帮助理解x86内联汇编中的DIV指令

Question

While reading through some source code in a GNU project, I came across this bit of inline assembly:

__asm__ (
  "divq %4"
  : "=a" (q), "=d" (r)
  : "0" (n0), "1" (n1), "rm" (d)
);

Here the variables q , r , n0 , n1 , and d are 64-bit integers. I know enough assembly to get the gist of what this does, but there's some details I'm not certain about.

What I understand:

We're dividing the contents of the RAX register by d , placing the quotient in q , and placing the remainder in r .

What I don't understand

1. Why are there three inputs here? We only need to input a dividend and a divisor, so what use could there be for 3 inputs?
2. I can't tell which of the inputs is the dividend. More generally, I don't see anything actually being loaded into the RAX register, so how does it know what to divide by what?

Answer 1

In the input operands specification:

: "0" (n0), "1" (n1), "rm" (d)

registers "0" and "1" are forced to rax and rdx because of the output specification:

: "=a" (q), "=d" (r)

And the div instruction family wants the numerator in RDX:RAX . The divisor can be in a general purpose register (not otherwise used - ie., not RAX or RDX ) or memory, which is specified by the "rm" constraint. Registers RDX , RAX , and the divisor operand make up the 3 inputs.
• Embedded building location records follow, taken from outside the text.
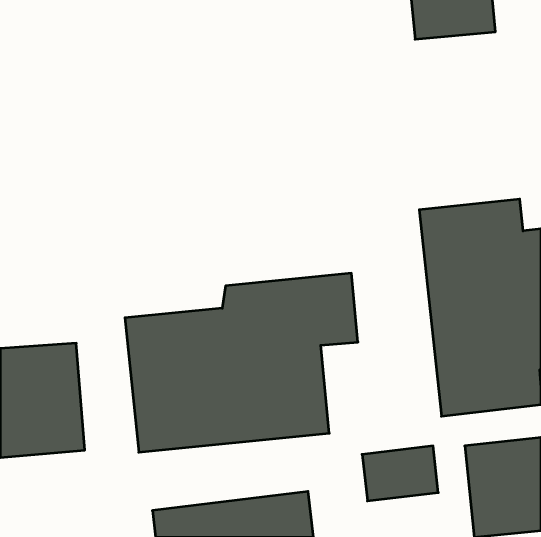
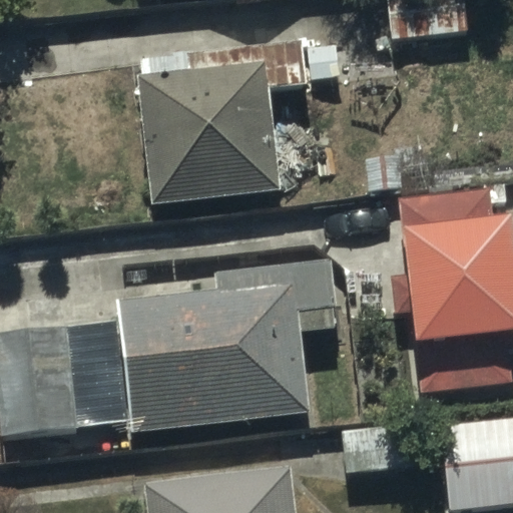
building: none -> [138,61,286,206]

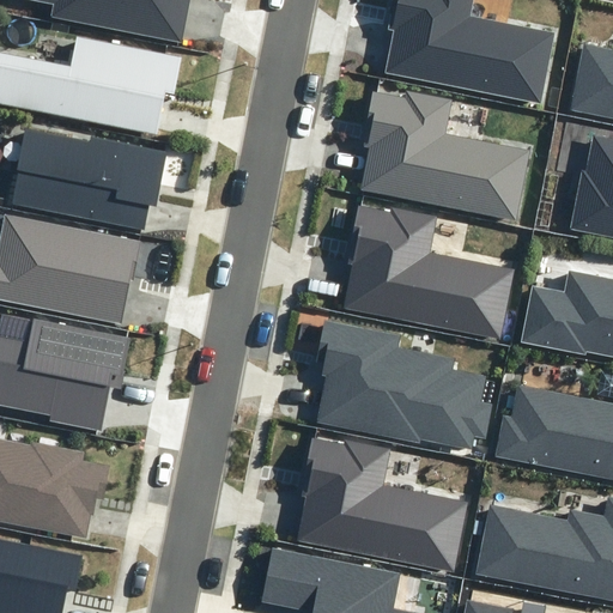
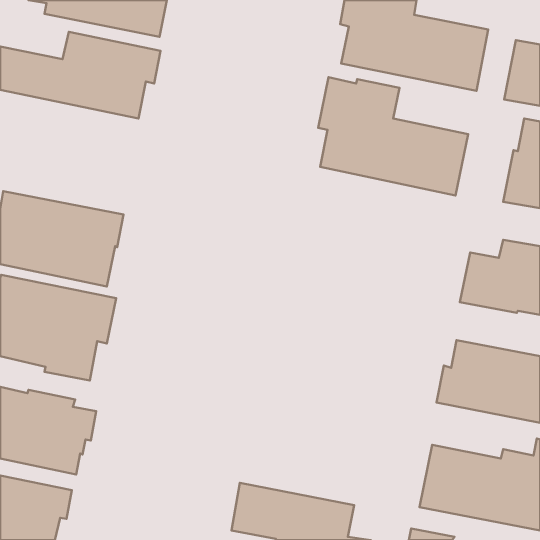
building: [12,129,168,230] -> none
building: [346,204,512,338] -> none
building: [315,317,492,448] -> none
building: [298,437,467,570] -> none

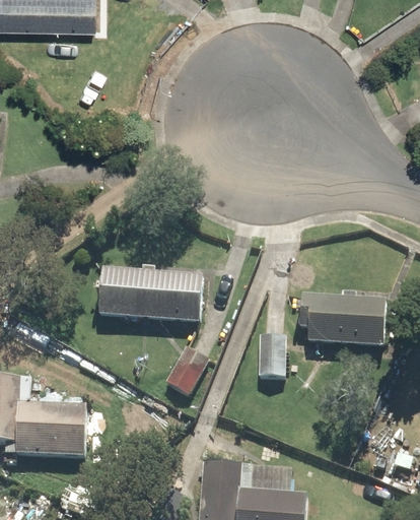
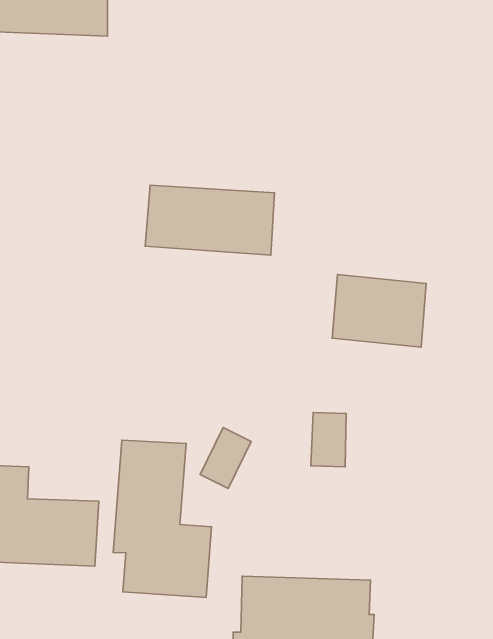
building: [98,269,202,325] -> [145,185,275,255]
building: [310,290,386,348] -> [332,275,426,347]
building: none -> [113,440,211,598]

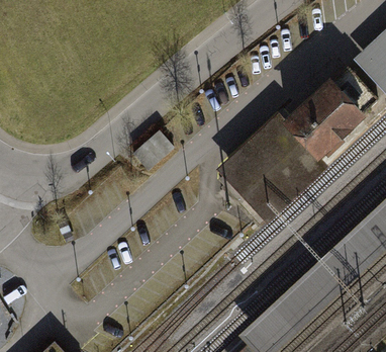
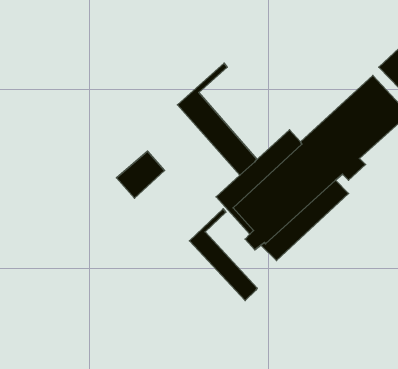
building: none -> [178,63,257,175]
building: none -> [189,209,257,300]

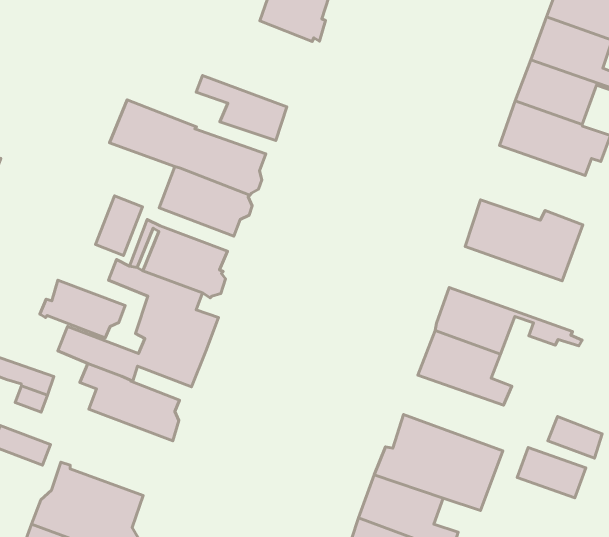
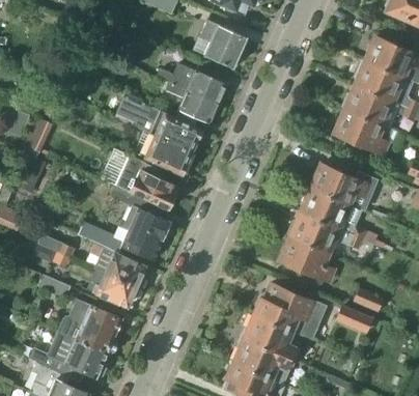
building: none -> [158,63,225,104]
building: none -> [302,189,374,241]
building: [40,280,125,338] -> [91,273,140,307]

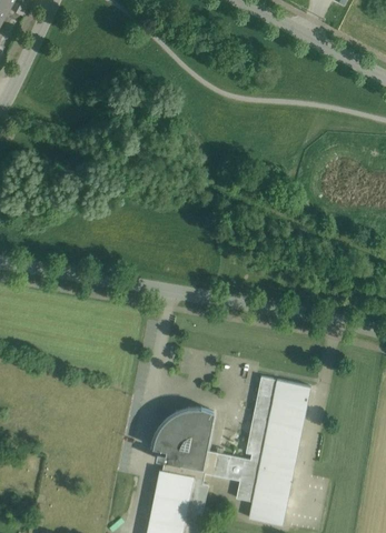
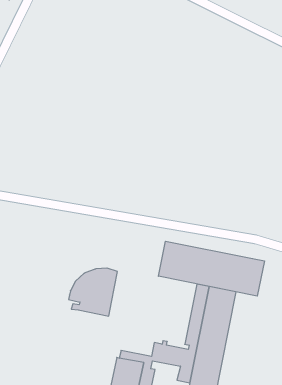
building: none -> [158,241,264,296]
building: [152,408,215,469] -> [69,268,117,316]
So this will end up performing the division: n1:n0 / d where n1:n0 is a quantity loaded into rdx:rax .

Answer 2

As you correctly observe the div family works on the fixed registers a and d , rax and rdx for divq . The a register gets its input from n0 which is aliased to the 0th register, namely a . n1 is a dummy input aliased to d , probably just to ensure that this register is not used for other purposes.